911 call captures mother's terror after two killed in Dalton

photo Emilio Christopher Canales, 27, is charged with two counts of murder and one count of aggravated assault in the shooting deaths of his father and brother and wounding of his mother in Dalton.

DALTON, Ga. - Bloody and hysterical, 50-year-old Deborah Canales fled up her street and burst through her neighbor's door.

She screamed that her son had shot her and her husband, a neighbor told 911.

"Where was she shot at?" the dispatcher asked.

"In her knee and stomach," the neighbor said. A woman's screeches can be heard in the background. "She's just saying that she's hurting right now."

But when the dispatcher asked if Canales knew where her younger son, Emilio, was, she said she didn't know.

"Just stay in your house, OK?" the dispatcher warned.

Police swarmed the houses along Dude Street at 9:30 a.m. Sunday. Three officers walked up the road with handguns drawn, said Willard Penton, a neighbor who peeked out his window. Emilio Canales Sr. and his 31-year-old son, Francisco, were found dead inside their home, and his younger son was gone.

Whitfield County Coroner Bobbie Dixon would later describe their bodies as too bloody to identify how many times they were shot.

Back at the neighborhood, Doris Redrow, who lives around the bend, saw Deborah Canales carried on a stretcher down to the ambulance waiting at the bottom of the short hill.

Police say she was in critical condition but is recovering at Hamilton Medical Center and will live.

Emilio Canales Jr. was captured early Sunday afternoon after police got an accurate description of the escape car. The 27-year-old was charged with two counts of murder and aggravated assault.

The shooting wasn't related to drugs or gang activity, said Dalton police spokesman Bruce Frazier. It started with a fight, but he wouldn't go into details.

But Emilio Canales Jr. was affiliated with a gang the first time he got in trouble with police when he was 21, Frazier said. After his first arrest he was in and out of jail until the shooting Sunday, his records show.

It wasn't clear what gang he was with, but in March 2006 he fired at the ground in a group of people with three other gang members, a police report shows.

His older brother, Francisco, was also there and had fired a handgun, too, the report shows. The shrapnel from the bullet remains struck two people, the report shows.

Both faced multiple charges, including aggravated assault. Emilio Canales also was charged with gang activity, but that charge was later dropped when he was indicted.

And when Emilio Canales pleaded guilty in September of that year, his brother's charges were dismissed, court records show.

Emilio Canales went to prison for two years.
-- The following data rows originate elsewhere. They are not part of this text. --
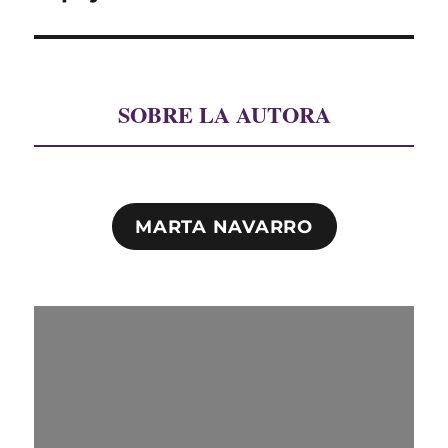
siguiente:
SOBRE LA AUTORA
MARTA NAVARRO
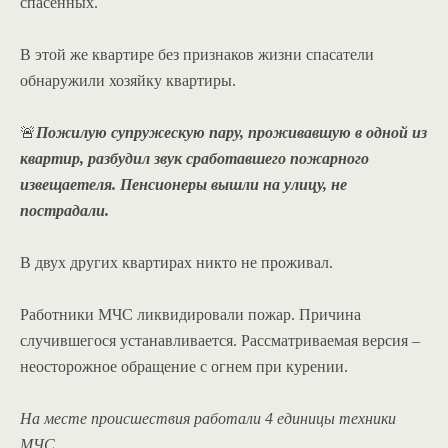
спасенных.
В этой же квартире без признаков жизни спасатели
обнаружили хозяйку квартиры.
🚨
Пожилую супружескую пару, проживавшую в одной из
квартир, разбудил звук сработавшего пожарного
извещаетеля. Пенсионеры вышли на улицу, не
пострадали.
В двух других квартирах никто не проживал.
Работники МЧС ликвидировали пожар. Причина
случившегося устанавливается. Рассматриваемая версия –
неосторожное обращение с огнем при курении.
На месте происшествия работали 4 единицы техники
МЧС.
When he was released, he was placed on probation for 12 more years and given special instructions from the court to have no contact with gang members, records show.

He went back to live with his parents on Dude Street, but he continued to violate probation. Once when an officer came looking for him in 2011 after he didn't pay his fees, his mother told them he had lived with the family "from time to time," court records show.
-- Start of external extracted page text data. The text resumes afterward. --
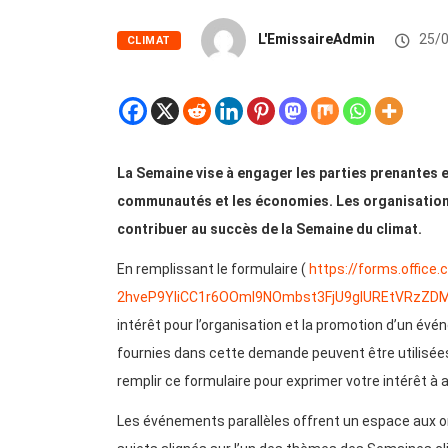
L'EmissaireAdmin
25/0
CLIMAT
La Semaine vise à engager les parties prenantes et
communautés et les économies. Les organisations
contribuer au succès de la Semaine du climat.
En remplissant le formulaire (
https://forms.offic
2hveP9YIiCC1r6OOmI9NOmbst3FjU9glUREtVRzZD
intérêt pour l’organisation et la promotion d’un év
fournies dans cette demande peuvent être utilisée
remplir ce formulaire pour exprimer votre intérêt à 
Les événements parallèles offrent un espace aux or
He also refused to pay child support for his 9-year-old daughter, the girl's mother complained to the court. And another woman filed a protection order against Emilio Canales, saying he threatened to kill her.

In January 2011, the woman told the court that when she accused him of using drugs he slapped her across the face, pushed her on the floor and then tried to strangle her, records show. The one-year protection order was served to Emilio Canales in Whitfield County Jail, where he was being held on new charges of probation violation and giving a false name to police.

Three days before Emilio Canales was charged with killing his family, he was told to be in court this summer to begin paying for his daughter's care, records show.

He remains in Whitfield County Jail. On his Facebook account, friends post underneath a smiling photo that they will miss him. Another photo on his page displays four 1911 pistols arranged in a row.

Meanwhile, neighbors on Dude Street have a mixed reaction. Penton plans to pack up and leave as soon as he finds a new home.

Redrow says she isn't fazed by the violence.

"It doesn't scare me," she said. "I lived in Michigan for years. That's a scary place."